══ Extrait fourni

Futures missions européennes

L’arrivée du James Webb Space Telescope (JWST), qui doit être lancé ce 18 décembre 2021 (voir Athena n° 353) et devrait fournir ses premières images courant 2022, est pour cela très attendue. «Le JWST devrait nous apporter un niveau de détection inégalé, qui permettra de repérer les molécules intéressantes directement dans les atmosphères de planètes telluriques extrasolaires», commente Michaël Gillon. Et la Nasa pense déjà à la suite. «Le successeur du James Webb devrait permettre de produire des images d’étoiles proches de type solaire avec suffisamment de contraste et de résolution pour détecter autour d’éventuelles planètes jumelles de la Terre…» Ce projet, pharaonique s’il en est, ne devrait pas voir le jour avant une vingtaine d’années. 


Espace

Mais encore…

Théo PIRARD • theopirard@yahoo.fr

 

Le 1er microsatellite belge en activité depuis 20 ans

Le Proba-1 (Project for on-board autonomy) de l’ESA (European Space Agency) était satellisé au moyen d’un lanceur indien Pslv le 22 octobre 2001. D’une masse de 94 kg, ce démonstrateur technologique continue à bien se comporter sur orbite. Il fut réalisé en Belgique par la société anversoise Verhaert (QinetiQ Space) et est équipé d’un logiciel Spacebel qui lui assure une autonomie très performante dans l’espace. Contrôlé par le Centre ESA de Redu-Libin (province de Luxembourg), il sert toujours à des prises de vue de l’environnement terrestre. On peut le considérer comme un pionnier du système européen Copernicus pour le suivi du changement climatique et de la biodiversité globale. Entretemps, deux autres Proba, autonomes sur orbite grâce à Spacebel, ont été satellisés: Proba-2 (120 kg) dans l’espace depuis novembre 2009 pour une contribution européenne à l’étude des relations Soleil-Terre, puis Proba-V(égétation) (140 kg) autour de la Terre depuis mai 2013 pour une mission de télédétection avec des senseurs à hautes performances.

════

**Objectif de la tâche:**
Dans l'extrait, reformulez sous forme de liste le paragraphe qui commence par « Le Proba-1 (Project for on-board autonomy) ». Gardez ses faits principaux.

══ Données affichées

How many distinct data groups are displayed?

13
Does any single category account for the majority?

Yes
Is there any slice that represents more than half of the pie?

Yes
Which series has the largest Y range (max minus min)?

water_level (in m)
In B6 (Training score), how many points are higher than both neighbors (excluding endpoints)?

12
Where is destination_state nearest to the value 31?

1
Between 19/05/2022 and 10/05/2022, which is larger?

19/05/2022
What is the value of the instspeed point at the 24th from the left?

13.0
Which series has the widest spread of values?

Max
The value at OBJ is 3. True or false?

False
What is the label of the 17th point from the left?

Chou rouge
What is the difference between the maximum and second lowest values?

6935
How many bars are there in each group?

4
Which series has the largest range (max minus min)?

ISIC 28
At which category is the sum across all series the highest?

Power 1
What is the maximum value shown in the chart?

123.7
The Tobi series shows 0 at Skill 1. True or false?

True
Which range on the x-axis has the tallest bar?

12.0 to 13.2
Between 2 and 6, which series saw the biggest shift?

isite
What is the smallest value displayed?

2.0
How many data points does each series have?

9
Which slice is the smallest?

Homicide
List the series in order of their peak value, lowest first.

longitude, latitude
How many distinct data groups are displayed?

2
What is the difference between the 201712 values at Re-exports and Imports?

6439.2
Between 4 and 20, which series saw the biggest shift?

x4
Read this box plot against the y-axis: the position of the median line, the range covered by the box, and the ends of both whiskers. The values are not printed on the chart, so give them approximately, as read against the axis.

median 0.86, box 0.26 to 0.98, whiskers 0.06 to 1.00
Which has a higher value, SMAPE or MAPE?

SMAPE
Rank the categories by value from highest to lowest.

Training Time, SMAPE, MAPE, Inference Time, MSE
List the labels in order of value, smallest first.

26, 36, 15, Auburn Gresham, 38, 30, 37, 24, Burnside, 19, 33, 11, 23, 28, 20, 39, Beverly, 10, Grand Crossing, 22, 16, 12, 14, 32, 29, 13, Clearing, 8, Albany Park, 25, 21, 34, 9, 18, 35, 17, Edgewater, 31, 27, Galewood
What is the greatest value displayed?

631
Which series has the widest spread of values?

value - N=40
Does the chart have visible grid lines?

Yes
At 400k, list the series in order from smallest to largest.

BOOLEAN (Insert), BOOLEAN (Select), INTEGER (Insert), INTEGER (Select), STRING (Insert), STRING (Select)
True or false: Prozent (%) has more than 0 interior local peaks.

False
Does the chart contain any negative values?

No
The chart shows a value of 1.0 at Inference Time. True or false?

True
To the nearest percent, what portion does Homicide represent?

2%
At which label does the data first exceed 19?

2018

════

**Réponse attendue:**
- Proba-1, de l'ESA, a été mis en orbite le 22 octobre 2001 par un lanceur indien Pslv.
- Ce démonstrateur technologique de 94 kg fonctionne toujours bien sur orbite.
- Il a été réalisé en Belgique par la société anversoise Verhaert (QinetiQ Space).
- Un logiciel Spacebel lui donne une grande autonomie dans l'espace.
- Il est contrôlé depuis le Centre ESA de Redu-Libin, dans la province de Luxembourg.
- Il sert encore à photographier l'environnement terrestre.
- Il peut être vu comme un pionnier du système européen Copernicus, qui suit le changement climatique et la biodiversité globale.
- Deux autres Proba, eux aussi autonomes grâce à Spacebel, ont été lancés depuis :
  - Proba-2 (120 kg), en orbite depuis novembre 2009, étudie les relations Soleil-Terre.
  - Proba-V (140 kg), en orbite depuis mai 2013, mène une mission de télédétection avec des senseurs à hautes performances.